Egypt: Dual fascisms test women

September 8, 2013

Woman as Reason

by Terry Moon

No one has better reason to despise the Muslim Brotherhood than the women in Egypt who put their lives on the line to throw out former President Mubarak and experienced the new human relations that reigned for 18 days in Tahrir Square. President Morsi’s constitution gutted women’s rights and put them under religious control. The Brotherhood blamed the life-threatening and orchestrated rapes in Tahrir Square on the victims, stating that women were “100%” responsible for them. It was clear from the beginning of his reign that the Brotherhood and Morsi were opposed to women’s freedom and self-development.

Clearly, it was not only feminists who wanted Morsi and the Brotherhood out of power, as massive demonstrations showed. The military knew they were making a popular move when they arrested Morsi and accomplished their coup. (See Editorial, page 1.)

But now, over 1,000 Brotherhood members and supporters are dead in the streets—and a good many of the dead are women. The army imposed a state of emergency; military-sanctioned thugs control the streets.

THE ARMY IS NOT OUR FRIEND

The hopeful and hopelessly naive expression that “The army and the people are one hand,” is fatally contradicted by what the army did to revolutionaries before Morsi took power: the brutal beating of the woman protester who became known as the woman in the blue bra; the painful and demeaning so-called “virginity tests” cruelly administered by the military to punish women protesters; and continuing gang rapes the Brotherhood blames on the raped women that often include cuttings and beatings. These well-planned and executed gang rapes could not continue were it not for implicit—if not explicit—approval of the military.
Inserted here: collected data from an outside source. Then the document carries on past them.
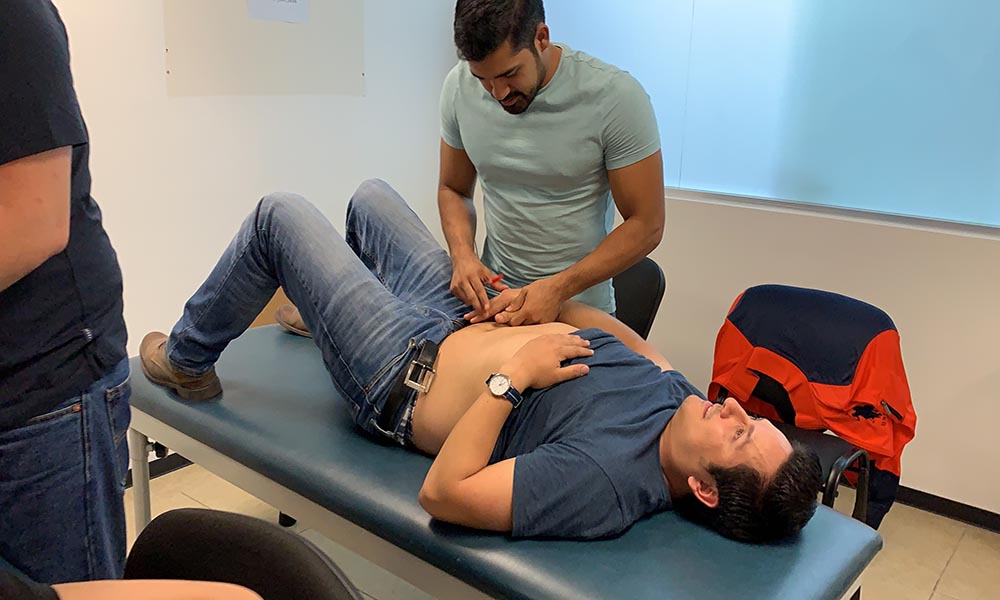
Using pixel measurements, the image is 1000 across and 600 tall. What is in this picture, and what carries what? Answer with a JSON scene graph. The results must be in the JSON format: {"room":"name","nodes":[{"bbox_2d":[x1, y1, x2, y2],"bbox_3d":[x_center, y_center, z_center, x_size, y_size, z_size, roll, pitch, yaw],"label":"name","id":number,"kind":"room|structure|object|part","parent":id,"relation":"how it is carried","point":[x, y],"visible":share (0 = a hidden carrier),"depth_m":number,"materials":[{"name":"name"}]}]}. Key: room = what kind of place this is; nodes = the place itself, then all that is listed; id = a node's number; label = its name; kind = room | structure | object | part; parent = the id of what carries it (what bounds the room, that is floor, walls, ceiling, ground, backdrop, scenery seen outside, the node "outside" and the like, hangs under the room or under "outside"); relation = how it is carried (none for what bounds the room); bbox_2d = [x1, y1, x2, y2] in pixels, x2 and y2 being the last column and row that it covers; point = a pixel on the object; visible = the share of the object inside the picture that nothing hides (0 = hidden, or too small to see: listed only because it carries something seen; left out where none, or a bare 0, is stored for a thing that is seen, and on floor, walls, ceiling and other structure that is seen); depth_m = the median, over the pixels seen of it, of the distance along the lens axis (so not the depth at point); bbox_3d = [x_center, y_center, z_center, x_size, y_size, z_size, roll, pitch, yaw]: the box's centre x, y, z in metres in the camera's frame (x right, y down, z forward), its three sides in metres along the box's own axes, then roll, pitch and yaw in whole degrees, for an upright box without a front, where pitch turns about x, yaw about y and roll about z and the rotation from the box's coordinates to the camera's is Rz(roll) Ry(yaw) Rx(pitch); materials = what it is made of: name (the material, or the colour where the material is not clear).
{"room":"classroom","nodes":[
{"label":"classroom","id":0,"kind":"room"},
{"bbox_2d":[35,0,468,477],"bbox_3d":[-1.383,-0.608,2.407,0.169,2.593,3.672,13,19,37],"label":"left wall","id":1,"kind":"structure","parent":0,"point":[192,107],"depth_m":2.97,"materials":[{"name":"white paint"}]},
{"bbox_2d":[123,451,191,487],"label":"baseboard","id":2,"kind":"structure","parent":1,"relation":"attached to","point":[160,470],"depth_m":2.98,"materials":[{"name":"black"}]},
{"bbox_2d":[162,0,365,96],"bbox_3d":[-0.783,-1.075,2.948,0.038,0.792,0.479,13,19,37],"label":"wall panel","id":3,"kind":"object","parent":1,"relation":"attached to","point":[247,23],"visible":0.84,"depth_m":2.98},
{"bbox_2d":[247,0,308,22],"bbox_3d":[-0.744,-1.073,2.952,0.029,0.271,0.154,13,19,37],"label":"paper sign","id":4,"kind":"object","parent":3,"relation":"attached to","point":[294,4],"visible":0.98,"depth_m":2.98,"materials":[{"name":"white paper"}]},
{"bbox_2d":[127,460,998,599],"bbox_3d":[-0.016,1.068,1.490,4.011,0.104,3.956,13,19,37],"label":"floor","id":5,"kind":"structure","parent":0,"point":[947,571],"depth_m":2.61,"materials":[{"name":"beige tile"}]},
{"bbox_2d":[0,0,133,593],"bbox_3d":[-0.843,0.093,1.327,0.632,1.721,0.683,1,15,-1],"label":"person","id":6,"kind":"object","parent":5,"relation":"on","point":[45,405],"visible":0.96,"depth_m":1.28},
{"bbox_2d":[122,508,364,599],"bbox_3d":[-0.425,0.710,1.034,0.528,0.778,0.532,13,19,37],"label":"chair","id":7,"kind":"object","parent":5,"relation":"on","point":[192,513],"visible":0.8,"depth_m":1.14,"materials":[{"name":"black"}]},
{"bbox_2d":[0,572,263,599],"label":"person","id":8,"kind":"object","parent":7,"relation":"on","point":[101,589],"visible":0.97,"depth_m":0.86},
{"bbox_2d":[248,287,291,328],"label":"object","id":9,"kind":"object","parent":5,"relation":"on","point":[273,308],"visible":0.11,"depth_m":3.23,"materials":[{"name":"cardboard"}]},
{"bbox_2d":[128,326,881,599],"bbox_3d":[-0.163,0.545,1.890,1.699,0.595,0.727,13,19,37],"label":"examination table","id":10,"kind":"object","parent":5,"relation":"on","point":[418,459],"visible":0.72,"depth_m":1.51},
{"bbox_3d":[-0.838,0.476,2.107,0.061,0.460,0.058,13,19,37],"label":"table leg","id":11,"kind":"part","parent":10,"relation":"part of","materials":[{"name":"metal"}]},
{"bbox_2d":[138,175,824,547],"bbox_3d":[-0.113,0.143,1.860,1.596,0.719,0.706,13,19,37],"label":"man","id":12,"kind":"object","parent":10,"relation":"on","point":[269,245],"visible":0.94,"depth_m":1.62},
{"bbox_2d":[436,0,665,329],"bbox_3d":[0.097,-0.060,2.312,0.700,1.430,0.528,13,19,37],"label":"man","id":13,"kind":"object","parent":5,"relation":"on","point":[522,88],"visible":0.88,"depth_m":2.06},
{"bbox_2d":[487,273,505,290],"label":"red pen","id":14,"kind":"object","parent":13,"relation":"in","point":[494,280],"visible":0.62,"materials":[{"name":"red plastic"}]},
{"bbox_2d":[611,257,666,340],"bbox_3d":[0.183,0.258,2.738,0.485,0.757,0.574,13,19,37],"label":"chair","id":15,"kind":"object","parent":5,"relation":"on","point":[659,276],"visible":0.21,"depth_m":2.71,"materials":[{"name":"black plastic"}]},
{"bbox_2d":[709,284,889,522],"bbox_3d":[0.716,0.425,2.287,0.492,0.768,0.567,13,19,37],"label":"chair","id":16,"kind":"object","parent":5,"relation":"on","point":[776,401],"visible":0.38,"depth_m":2.30,"materials":[{"name":"black fabric"}]},
{"bbox_2d":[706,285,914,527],"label":"jacket","id":17,"kind":"object","parent":16,"relation":"on","point":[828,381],"visible":0.74,"depth_m":2.22,"materials":[{"name":"red fabric"}]},
{"bbox_2d":[487,0,999,522],"bbox_3d":[1.404,-0.636,2.638,4.120,2.626,0.171,13,19,37],"label":"right wall","id":18,"kind":"structure","parent":0,"point":[743,276],"depth_m":2.86,"materials":[{"name":"white paint"}]},
{"bbox_2d":[541,0,999,234],"bbox_3d":[1.014,-0.934,2.774,1.937,1.292,0.085,13,19,37],"label":"window","id":19,"kind":"structure","parent":18,"relation":"attached to","point":[694,179],"depth_m":2.82,"materials":[{"name":"blue glass"}]},
{"bbox_2d":[894,485,999,533],"bbox_3d":[1.338,0.643,2.886,3.739,0.069,0.015,13,19,37],"label":"baseboard","id":20,"kind":"structure","parent":18,"relation":"attached to","point":[947,504],"depth_m":2.82,"materials":[{"name":"black rubber"}]}
]}

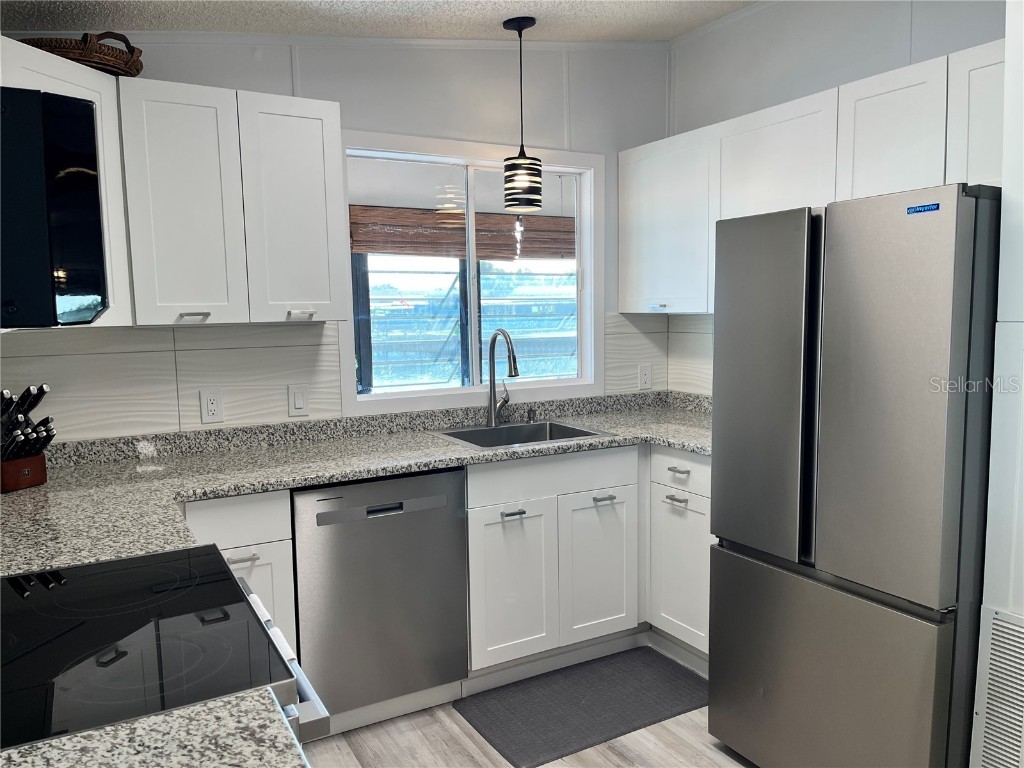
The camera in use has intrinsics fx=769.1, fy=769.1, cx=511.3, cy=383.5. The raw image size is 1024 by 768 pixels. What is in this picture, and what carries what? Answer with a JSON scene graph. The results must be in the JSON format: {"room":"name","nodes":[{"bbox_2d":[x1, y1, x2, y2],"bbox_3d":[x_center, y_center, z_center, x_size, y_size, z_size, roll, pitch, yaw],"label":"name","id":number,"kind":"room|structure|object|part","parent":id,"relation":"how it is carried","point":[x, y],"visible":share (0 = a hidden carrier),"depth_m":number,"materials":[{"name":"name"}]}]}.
{"room":"kitchen","nodes":[
{"label":"kitchen","id":0,"kind":"room"},
{"bbox_2d":[0,27,675,439],"bbox_3d":[-0.571,-0.248,3.134,3.261,2.727,0.125,-4,7,-29],"label":"back wall","id":1,"kind":"structure","parent":0,"point":[607,151],"depth_m":3.18,"materials":[{"name":"grey paint"}]},
{"bbox_2d":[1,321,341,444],"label":"tile backsplash","id":2,"kind":"structure","parent":1,"relation":"attached to","point":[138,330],"depth_m":2.73,"materials":[{"name":"tile"}]},
{"bbox_2d":[200,389,223,423],"bbox_3d":[-1.092,0.081,2.801,0.072,0.118,0.009,-4,7,-29],"label":"wall socket","id":3,"kind":"object","parent":2,"relation":"attached to","point":[213,407],"visible":0.98,"depth_m":2.80,"materials":[{"name":"white plastic"}]},
{"bbox_2d":[287,384,308,416],"bbox_3d":[-0.819,0.063,2.954,0.073,0.119,0.011,-4,7,-29],"label":"light switch","id":4,"kind":"object","parent":2,"relation":"attached to","point":[297,401],"visible":0.97,"depth_m":2.95,"materials":[{"name":"white plastic"}]},
{"bbox_2d":[0,44,346,328],"bbox_3d":[-1.128,-0.568,2.431,1.154,0.742,0.522,-4,7,-29],"label":"upper cabinet","id":5,"kind":"object","parent":1,"relation":"attached to","point":[336,112],"visible":0.8,"depth_m":2.44,"materials":[{"name":"white paint"}]},
{"bbox_2d":[0,84,107,326],"bbox_3d":[-0.949,-0.271,1.253,0.484,0.378,0.749,-4,7,-29],"label":"microwave","id":6,"kind":"object","parent":5,"relation":"attached to","point":[87,115],"visible":1,"depth_m":1.17,"materials":[{"name":"black glass"}]},
{"bbox_2d":[19,30,145,76],"bbox_3d":[-1.334,-0.998,2.343,0.406,0.149,0.368,0,6,10],"label":"wicker basket","id":7,"kind":"object","parent":5,"relation":"on","point":[96,63],"visible":0.55,"depth_m":2.25,"materials":[{"name":"brown wicker"}]},
{"bbox_3d":[-1.052,-0.542,2.450,0.274,0.738,0.113,-4,7,-29],"label":"upper cabinet door","id":8,"kind":"part","parent":5,"relation":"part of","materials":[{"name":"white paint"}]},
{"bbox_3d":[-1.023,-0.214,2.468,0.082,0.017,0.058,-4,7,-29],"label":"bar pull","id":9,"kind":"part","parent":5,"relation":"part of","materials":[{"name":"silver metal"}]},
{"bbox_3d":[-0.750,-0.570,2.645,0.277,0.738,0.105,-4,7,-29],"label":"upper cabinet door","id":10,"kind":"part","parent":5,"relation":"part of","materials":[{"name":"white paint"}]},
{"bbox_3d":[-0.730,-0.241,2.664,0.079,0.020,0.057,-4,7,-29],"label":"handle","id":11,"kind":"part","parent":5,"relation":"part of","materials":[{"name":"metal"}]},
{"bbox_2d":[338,131,604,415],"bbox_3d":[-0.140,-0.472,3.391,1.270,1.134,0.119,-4,7,-29],"label":"window","id":12,"kind":"structure","parent":1,"relation":"in","point":[473,390],"depth_m":3.40,"materials":[{"name":"white glass"}]},
{"bbox_2d":[603,313,668,394],"bbox_3d":[0.610,-0.150,3.747,0.394,0.396,0.008,-4,7,-29],"label":"tile backsplash","id":13,"kind":"structure","parent":1,"relation":"attached to","point":[607,366],"depth_m":3.74,"materials":[{"name":"tile"}]},
{"bbox_2d":[639,363,651,389],"bbox_3d":[0.659,-0.035,3.786,0.073,0.118,0.009,-4,7,-29],"label":"wall outlet","id":14,"kind":"object","parent":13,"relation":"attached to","point":[645,377],"visible":0.99,"depth_m":3.78,"materials":[{"name":"white plastic"}]},
{"bbox_2d":[0,0,763,41],"bbox_3d":[0.534,-1.206,0.992,3.452,0.223,4.628,-4,7,-29],"label":"ceiling","id":15,"kind":"structure","parent":0,"point":[478,24],"depth_m":2.73,"materials":[{"name":"white paint"}]},
{"bbox_2d":[501,15,542,211],"bbox_3d":[0.035,-1.048,3.015,0.160,0.719,0.159,-4,7,-29],"label":"pendant lamp","id":16,"kind":"object","parent":15,"relation":"hanging from","point":[520,35],"visible":1,"depth_m":2.99,"materials":[{"name":"black"}]},
{"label":"shade","id":17,"kind":"part","parent":16,"relation":"part of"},
{"bbox_2d":[348,206,575,259],"bbox_3d":[-0.214,-0.960,5.020,2.027,0.314,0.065,-4,7,-29],"label":"bamboo blind","id":18,"kind":"object","parent":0,"point":[376,248],"visible":0.63,"depth_m":4.89,"materials":[{"name":"brown wood"}]},
{"bbox_2d":[301,647,755,767],"bbox_3d":[0.604,1.354,1.075,3.766,0.062,5.065,-4,7,-29],"label":"floor","id":19,"kind":"structure","parent":0,"point":[728,758],"depth_m":2.50,"materials":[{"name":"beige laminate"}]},
{"bbox_2d":[0,687,308,767],"bbox_3d":[-0.507,0.485,0.590,0.734,0.041,0.679,-4,7,-29],"label":"countertop","id":20,"kind":"structure","parent":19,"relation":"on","point":[160,719],"depth_m":0.92,"materials":[{"name":"stone"}]},
{"bbox_2d":[0,543,328,755],"bbox_3d":[-0.735,0.737,1.276,0.723,1.173,0.748,-4,7,-29],"label":"stove","id":21,"kind":"object","parent":19,"relation":"on","point":[68,594],"visible":0.83,"depth_m":1.19,"materials":[{"name":"black glass"}]},
{"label":"oven handle","id":22,"kind":"part","parent":21,"relation":"part of","materials":[{"name":"silver metal"}]},
{"bbox_2d":[182,489,299,656],"bbox_3d":[-0.984,0.748,2.581,0.363,0.877,0.644,-4,7,-29],"label":"base cabinet","id":23,"kind":"object","parent":19,"relation":"on","point":[285,553],"visible":0.15,"depth_m":2.34,"materials":[{"name":"white paint"}]},
{"bbox_3d":[-0.825,0.530,2.335,0.082,0.014,0.053,-4,7,-29],"label":"drawer pull","id":24,"kind":"part","parent":23,"relation":"part of","materials":[{"name":"silver metal"}]},
{"bbox_2d":[292,468,468,726],"bbox_3d":[-0.554,0.717,2.803,0.582,0.865,0.600,-4,7,-29],"label":"dishwasher","id":25,"kind":"object","parent":19,"relation":"on","point":[378,525],"visible":0.84,"depth_m":2.53,"materials":[{"name":"silver metal"}]},
{"bbox_2d":[454,647,708,767],"bbox_3d":[0.279,1.139,2.784,0.863,0.013,0.484,-4,7,-29],"label":"floor mat","id":26,"kind":"object","parent":19,"relation":"on","point":[590,704],"visible":0.98,"depth_m":2.73,"materials":[{"name":"grey carpet"}]},
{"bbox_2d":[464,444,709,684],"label":"base cabinet","id":27,"kind":"object","parent":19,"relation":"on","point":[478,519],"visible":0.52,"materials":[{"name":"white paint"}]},
{"bbox_2d":[0,388,716,577],"bbox_3d":[-0.250,0.266,2.628,3.260,0.065,1.005,-4,7,-29],"label":"countertop","id":28,"kind":"structure","parent":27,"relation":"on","point":[446,446],"depth_m":2.54,"materials":[{"name":"grey stone"}]},
{"bbox_2d":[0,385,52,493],"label":"knife block","id":29,"kind":"object","parent":28,"relation":"on","point":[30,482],"visible":1,"depth_m":2.24,"materials":[{"name":"wood"}]},
{"bbox_2d":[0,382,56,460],"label":"knives","id":30,"kind":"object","parent":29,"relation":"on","point":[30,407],"visible":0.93,"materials":[{"name":"black plastic"}]},
{"bbox_2d":[486,328,518,425],"bbox_3d":[-0.022,-0.027,3.208,0.103,0.415,0.241,-4,7,-29],"label":"faucet","id":31,"kind":"object","parent":28,"relation":"on","point":[514,366],"visible":1,"depth_m":3.26,"materials":[{"name":"silver metal"}]},
{"bbox_2d":[429,419,613,449],"bbox_3d":[0.031,0.290,3.087,0.622,0.187,0.499,-4,7,-29],"label":"sink","id":32,"kind":"object","parent":28,"relation":"in","point":[565,437],"visible":0.42,"depth_m":3.24,"materials":[{"name":"silver metal"}]},
{"bbox_2d":[527,407,535,422],"bbox_3d":[0.091,0.134,3.358,0.038,0.062,0.065,-4,7,-29],"label":"soap dispenser","id":33,"kind":"object","parent":28,"relation":"on","point":[528,416],"visible":0.98,"depth_m":3.36,"materials":[{"name":"black metal"}]},
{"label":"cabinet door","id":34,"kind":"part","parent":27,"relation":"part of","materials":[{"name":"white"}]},
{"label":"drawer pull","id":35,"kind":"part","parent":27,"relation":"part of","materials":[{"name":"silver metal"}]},
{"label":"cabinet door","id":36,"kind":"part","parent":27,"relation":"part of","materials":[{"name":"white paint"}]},
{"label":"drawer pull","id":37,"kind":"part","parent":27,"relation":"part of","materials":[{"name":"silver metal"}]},
{"bbox_2d":[648,447,713,668],"bbox_3d":[0.850,0.661,3.116,0.619,0.871,0.609,-4,7,-29],"label":"base cabinet","id":38,"kind":"object","parent":19,"relation":"on","point":[685,538],"visible":0.33,"depth_m":2.95,"materials":[{"name":"white paint"}]},
{"bbox_3d":[0.622,0.442,2.923,0.044,0.015,0.103,-4,7,-29],"label":"drawer pull","id":39,"kind":"part","parent":38,"relation":"part of","materials":[{"name":"silver metal"}]},
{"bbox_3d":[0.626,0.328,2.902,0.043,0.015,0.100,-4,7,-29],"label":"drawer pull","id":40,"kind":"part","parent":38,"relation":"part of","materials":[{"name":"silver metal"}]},
{"bbox_2d":[708,183,997,767],"bbox_3d":[1.129,0.337,2.279,0.782,1.695,0.722,-4,7,-29],"label":"refrigerator","id":41,"kind":"object","parent":19,"relation":"on","point":[857,334],"visible":0.98,"depth_m":1.97,"materials":[{"name":"silver metal"}]},
{"bbox_2d":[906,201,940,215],"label":"sticker","id":42,"kind":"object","parent":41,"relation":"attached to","point":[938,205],"visible":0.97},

But even more, that naïve expression is contradicted by what the military is doing now. It is crucial that those who fought for revolution speak out against General Sisi and his army of thugs. One who is making herself heard is Egyptian feminist writer and activist Mona Eltahawy. This is what she said in part to Joy- Ann Reid on MSNBC on Aug. 18 speaking from Cairo:

WE PICK FREEDOM

For the past 60 years we’ve been forced to chose between these two binaries, neither of which are friends to freedom or the revolution. Again, I condemn all killing and the bloodletting must stop….We had to make this false choice last summer when the elections were the military junta guy and the Muslim Brotherhood guy, but now what we’re seeing, it’s playing out on our TV screens, it’s playing out on our streets, horrifically….

As a woman and as a feminist, I refuse this binary. Because you have to remember that General Sisi, he was in charge, he justified the so-called virginity tests when Egyptian female revolutionaries were sexually assaulted when Tahrir Square was cleared. And when Morsi was president, many of his supporters and members of the Muslim Brotherhood were completely silent and blamed women for sexual assaults. Neither of these sides are friends to women’s rights. They are authoritarian and they understand each other’s language, which is a language of fascism, fascists with god and fascists with guns, and they negotiate in blood….

Too many people are so willing to write us off. They don’t think we deserve freedom. We deserve to be free and Egyptians will be free. But we need to stumble and we need to learn and we need to push the fascists aside and say you will not derail our path to freedom. And you will not continue to define Egypt, because Egypt is all of us. Egypt is the military and the Muslim Brotherhood but we won’t allow their fascism and their negotiating in blood to derail our path to freedom.

My message to the U.S. administration is: Catch up with us because for too long you thought we were just plodding along loving this strong-fisted leader. My message to General Sisi is: We will not allow another Hosni Mubarak and we won’t allow a military junta to ruin our aspirations to become free. We deserve to be free.

REVOLUTION IN PERMANENCE

I think what will happen once people realize that we’re paying too high a price in blood is that we will remember what this revolution is about.…Now Egyptians from all levels and all backgrounds understand, have seen a revolution begin. It’s not finished, but they’ve seen it begin, and they understand that our world counts and has real world consequences.

For Egyptian women to experience freedom, the revolution has to continue, and for that to happen the revolutionaries have to oppose both Morsi and Sisi’s bloodthirsty military and fight for the vision of a new society that sustained them in Tahrir Square.